== YOUR GOAL ==
Using the word "wrist" as the filter, copy each matching line from the records.
================
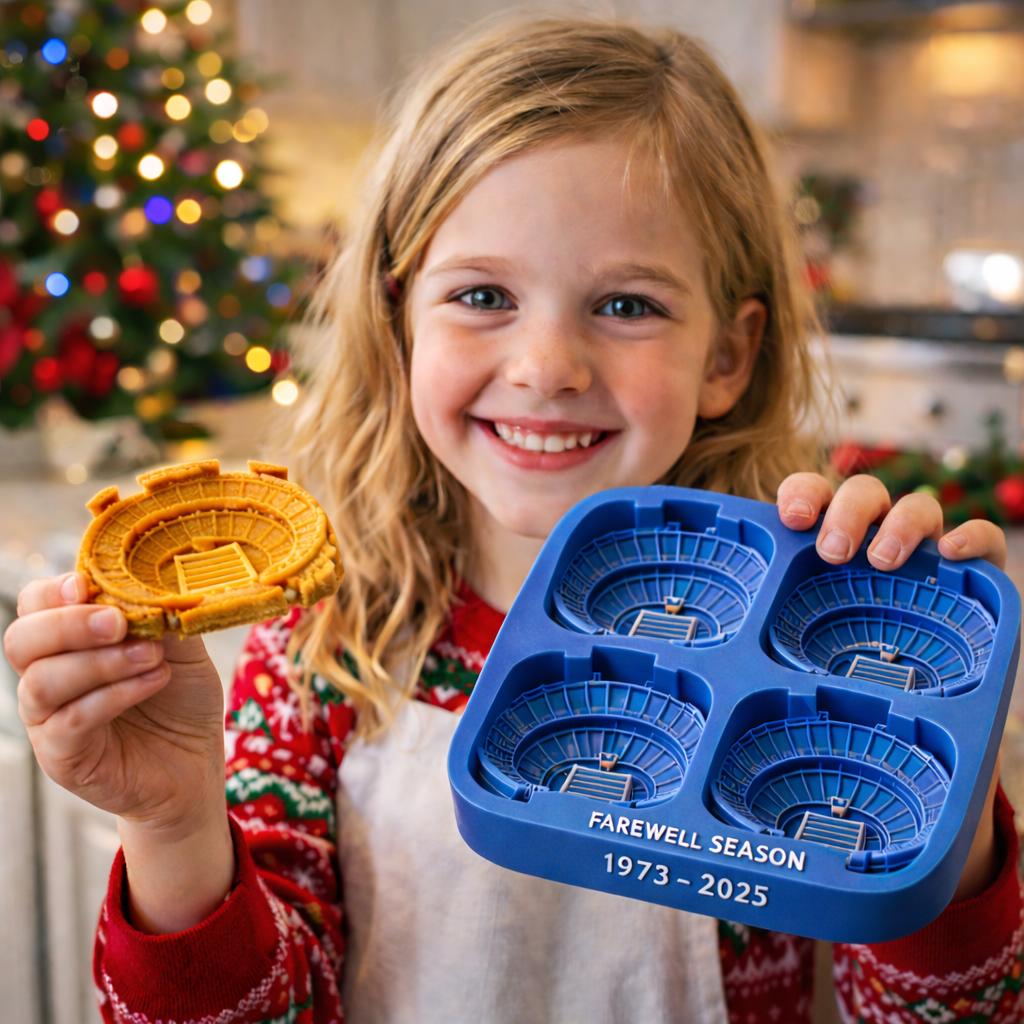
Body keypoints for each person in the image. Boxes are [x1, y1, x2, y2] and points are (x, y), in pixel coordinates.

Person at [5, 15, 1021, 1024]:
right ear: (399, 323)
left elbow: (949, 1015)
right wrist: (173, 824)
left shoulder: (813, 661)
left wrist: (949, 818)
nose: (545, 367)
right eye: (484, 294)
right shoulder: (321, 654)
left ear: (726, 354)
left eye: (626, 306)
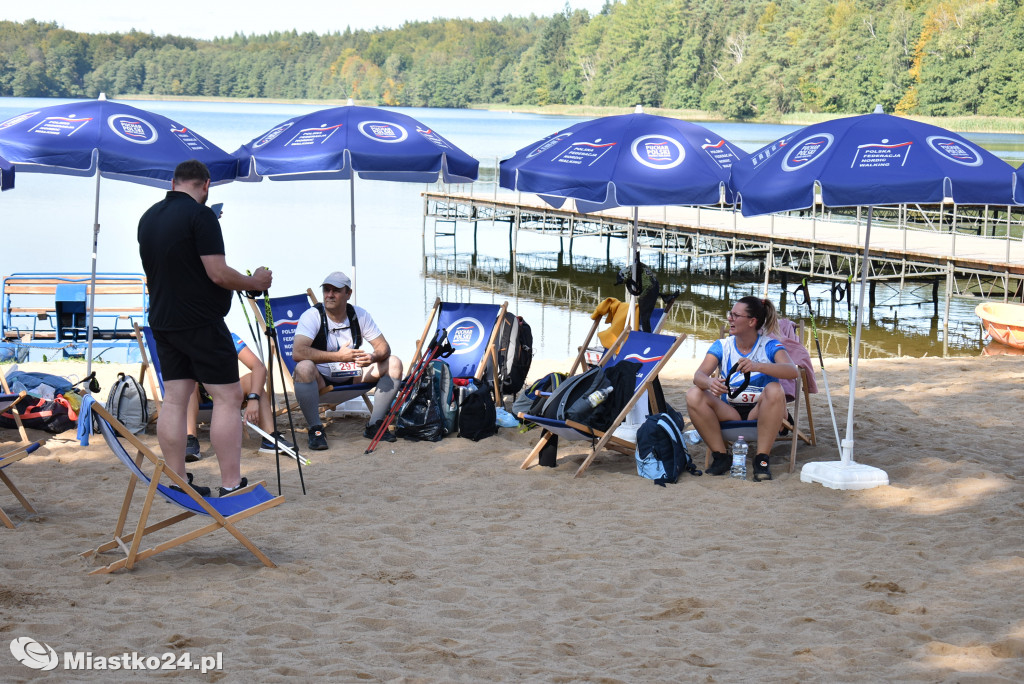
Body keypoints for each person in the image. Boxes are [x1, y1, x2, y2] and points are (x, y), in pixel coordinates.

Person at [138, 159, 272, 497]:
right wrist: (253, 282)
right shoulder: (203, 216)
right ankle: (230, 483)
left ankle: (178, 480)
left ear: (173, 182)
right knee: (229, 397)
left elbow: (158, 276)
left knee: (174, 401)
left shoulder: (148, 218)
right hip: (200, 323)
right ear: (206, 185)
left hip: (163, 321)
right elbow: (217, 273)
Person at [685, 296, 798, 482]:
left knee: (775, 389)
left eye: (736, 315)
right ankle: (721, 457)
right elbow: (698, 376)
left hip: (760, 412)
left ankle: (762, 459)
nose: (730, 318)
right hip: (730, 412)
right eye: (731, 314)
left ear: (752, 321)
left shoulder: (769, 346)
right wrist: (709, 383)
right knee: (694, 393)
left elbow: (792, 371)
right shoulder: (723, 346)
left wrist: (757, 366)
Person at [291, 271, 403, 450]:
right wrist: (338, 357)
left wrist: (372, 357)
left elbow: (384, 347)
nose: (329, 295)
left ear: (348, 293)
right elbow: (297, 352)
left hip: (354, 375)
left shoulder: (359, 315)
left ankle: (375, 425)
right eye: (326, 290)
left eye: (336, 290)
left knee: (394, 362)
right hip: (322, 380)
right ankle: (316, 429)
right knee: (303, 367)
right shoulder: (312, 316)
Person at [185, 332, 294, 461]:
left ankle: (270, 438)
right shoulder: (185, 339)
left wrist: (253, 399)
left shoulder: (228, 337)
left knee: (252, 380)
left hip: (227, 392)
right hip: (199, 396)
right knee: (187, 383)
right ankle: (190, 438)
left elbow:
================
== WRITTEN RESPONSE ==
right wrist: (173, 824)
left wrist: (949, 818)
right wrist: (253, 282)
right wrist: (709, 383)
left wrist: (757, 366)
right wrist: (338, 357)
left wrist: (372, 357)
left wrist: (253, 399)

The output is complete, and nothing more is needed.